----- Data excerpts

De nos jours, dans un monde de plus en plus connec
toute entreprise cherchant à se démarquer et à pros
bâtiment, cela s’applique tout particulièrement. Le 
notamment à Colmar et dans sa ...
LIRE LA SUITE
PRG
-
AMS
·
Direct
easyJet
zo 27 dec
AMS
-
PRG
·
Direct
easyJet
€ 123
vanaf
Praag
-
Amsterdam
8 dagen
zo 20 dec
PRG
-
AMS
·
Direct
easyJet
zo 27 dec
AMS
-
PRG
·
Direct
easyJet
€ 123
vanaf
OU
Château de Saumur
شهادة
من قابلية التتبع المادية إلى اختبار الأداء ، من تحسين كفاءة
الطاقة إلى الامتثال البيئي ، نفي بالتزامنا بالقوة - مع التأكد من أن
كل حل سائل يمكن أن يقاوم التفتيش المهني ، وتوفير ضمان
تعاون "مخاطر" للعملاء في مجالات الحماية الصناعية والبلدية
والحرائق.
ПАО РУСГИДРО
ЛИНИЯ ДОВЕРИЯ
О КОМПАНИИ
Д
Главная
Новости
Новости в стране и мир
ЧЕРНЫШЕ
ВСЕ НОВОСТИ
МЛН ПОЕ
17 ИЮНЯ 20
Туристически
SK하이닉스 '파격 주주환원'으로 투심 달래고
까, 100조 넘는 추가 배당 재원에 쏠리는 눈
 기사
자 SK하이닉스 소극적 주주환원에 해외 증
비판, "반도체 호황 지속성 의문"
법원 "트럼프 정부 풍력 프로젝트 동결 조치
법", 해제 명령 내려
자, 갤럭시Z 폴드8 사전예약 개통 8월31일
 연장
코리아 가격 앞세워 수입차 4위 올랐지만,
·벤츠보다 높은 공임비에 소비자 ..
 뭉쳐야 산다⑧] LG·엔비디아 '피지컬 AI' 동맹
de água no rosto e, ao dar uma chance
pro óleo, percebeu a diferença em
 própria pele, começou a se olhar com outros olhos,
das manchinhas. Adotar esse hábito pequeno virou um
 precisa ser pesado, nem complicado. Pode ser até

----------

Aim of the exercise >> Retype the entries above exactly as they appear.

Task answer >>
De nos jours, dans un monde de plus en plus connec
toute entreprise cherchant à se démarquer et à pros
bâtiment, cela s’applique tout particulièrement. Le 
notamment à Colmar et dans sa ...
LIRE LA SUITE
PRG
-
AMS
·
Direct
easyJet
zo 27 dec
AMS
-
PRG
·
Direct
easyJet
€ 123
vanaf
Praag
-
Amsterdam
8 dagen
zo 20 dec
PRG
-
AMS
·
Direct
easyJet
zo 27 dec
AMS
-
PRG
·
Direct
easyJet
€ 123
vanaf
OU
Château de Saumur
شهادة
من قابلية التتبع المادية إلى اختبار الأداء ، من تحسين كفاءة
الطاقة إلى الامتثال البيئي ، نفي بالتزامنا بالقوة - مع التأكد من أن
كل حل سائل يمكن أن يقاوم التفتيش المهني ، وتوفير ضمان
تعاون "مخاطر" للعملاء في مجالات الحماية الصناعية والبلدية
والحرائق.
ПАО РУСГИДРО
ЛИНИЯ ДОВЕРИЯ
О КОМПАНИИ
Д
Главная
Новости
Новости в стране и мир
ЧЕРНЫШЕ
ВСЕ НОВОСТИ
МЛН ПОЕ
17 ИЮНЯ 20
Туристически
SK하이닉스 '파격 주주환원'으로 투심 달래고
까, 100조 넘는 추가 배당 재원에 쏠리는 눈
 기사
자 SK하이닉스 소극적 주주환원에 해외 증
비판, "반도체 호황 지속성 의문"
법원 "트럼프 정부 풍력 프로젝트 동결 조치
법", 해제 명령 내려
자, 갤럭시Z 폴드8 사전예약 개통 8월31일
 연장
코리아 가격 앞세워 수입차 4위 올랐지만,
·벤츠보다 높은 공임비에 소비자 ..
 뭉쳐야 산다⑧] LG·엔비디아 '피지컬 AI' 동맹
de água no rosto e, ao dar uma chance
pro óleo, percebeu a diferença em
 própria pele, começou a se olhar com outros olhos,
das manchinhas. Adotar esse hábito pequeno virou um
 precisa ser pesado, nem complicado. Pode ser até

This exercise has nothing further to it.